I suspect the post hole digger is not going to work well with the iMatch. The other stuff should. Not sure I would want the rotary cutter on iMatch either. Most of the impliments at TSC are pretty good quality for the dollar spent. I would not think there would be much difference with their bale spear. Unless you will be using really small round bales, you will be taxing that 3520 to the limits and then some. As far as the top of the line impliments go, Land Pride is a strong contender as is Woods and there are others but Land Pride probably has the largest selection. They are very expensive though.


----------



## DK35vince (Jan 22, 2006)

I have a Speeco post hole digger I purchased at TSC a few years ago. I seems to work fine.
A post hole digger will not work with imatch. (the top link of your 3 point needs to be removed)


----------



## Simpleprestige (Apr 20, 2007)

It says on your specs you have a king cutter 6 ft brush mower. I have a 609 brush cutter that is too big forthe tractor and I want to trade in. Are the King Cutter ones very heavy duty? We have an imatch and I really don't feel like taking it off. Is there a brand of post hole digger that will work? Maybe weld a bar onto the digger to make it compatible.


----------



## DK35vince (Jan 22, 2006)

I'm happy with my King Kutter brush mower.
I have the standard duty 6' brush mower with 40 HP gearbox w/slip clutch. It will mow up to 1 1/2" or slightly larger stuff and take it pretty well.
There are heavy duty King Kutter brush mowers available with heavier decks, larger stump jumers and 60 or 80 HP gearboxes.


----------



## Simpleprestige (Apr 20, 2007)

The bale spears, we only get round bails that are between 6 and 800lbs. The lift capacity at 24" behind pivot point is 1400 lbs, so I am thinking that the difference will even out ok when you figure how far out behind it will be. 

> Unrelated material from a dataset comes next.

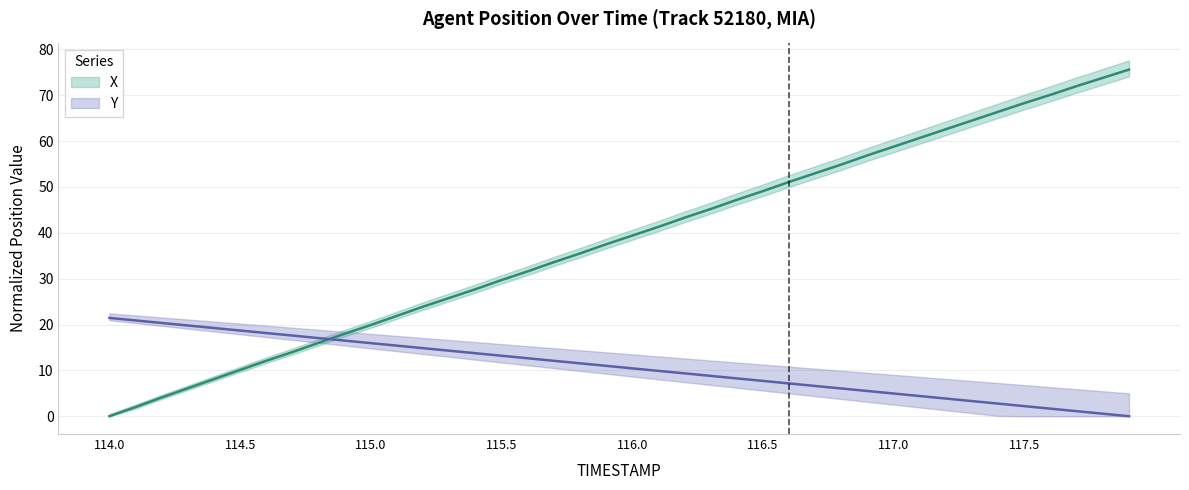

What is the difference between the second highest and second lowest values in the Y series?

20.3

Does anybody have any experience with the John Deere or Frontier impliments. The john Deere ones I have heard aren't worth crap, but the frontier blade we bought seems to be very heavy duty. 

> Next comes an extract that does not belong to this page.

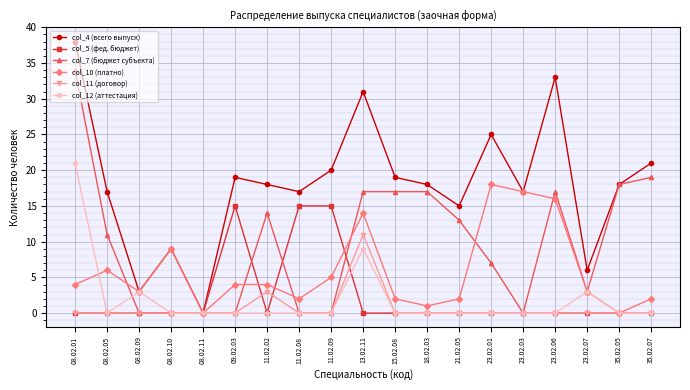

Which series has the largest total across all categories?

col_4 (всего выпуск)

I really hope that I didn't go out and buy a $550 imatch just to find out I can't use it. Tell me it ain't so.


----------



## DK35vince (Jan 22, 2006)

> _Originally posted by Simpleprestige _
> *Does anybody have any experience with the John Deere or Frontier impliments. The john Deere ones I have heard aren't worth crap*


I'm sure John Deere has a lot of good implements.
But the light duty JD 513 brush mower I had was JUNK.
The 5' JD 513 cutter with slip clutch cost about the same as my King Kutter 6' mower with slip clutch, but couldn't take near the abuse my King Kutter will.


----------



## Simpleprestige (Apr 20, 2007)

Just wondering DK35vince, It says you have a Kioti. How is that working out for you. We borrowed a brand new Kioti with loader and backhoe from a friend once and it was a peice of [email protected]#$#@. The !#@ thing couldn't even lift a full load of dirt. IT had 12 hrs on it and broke down. THen proceeded to leak every type of fluid in the machine all over our nice cemented barn floor. I was looking at your impliments. Nice selection.


----------



## DK35vince (Jan 22, 2006)

I have a 2001 DK 35 with 950+ hours. (purchased it new)
Never had a bit of trouble with it. I replaced 1 tachometer cable a few years ago, thats it.
I'm real pleased with this tractor. The loader is pretty strong and the Rhino 85 backhoe works great.


----------



## DK35vince (Jan 22, 2006)

Almost forgot.
I also had a loader tilt cylinder seal replaced under warranty.
Overall the strenght and reliabilty of my DK 35 has been very good.


----------



## Simpleprestige (Apr 20, 2007)

We must have had a dud.


----------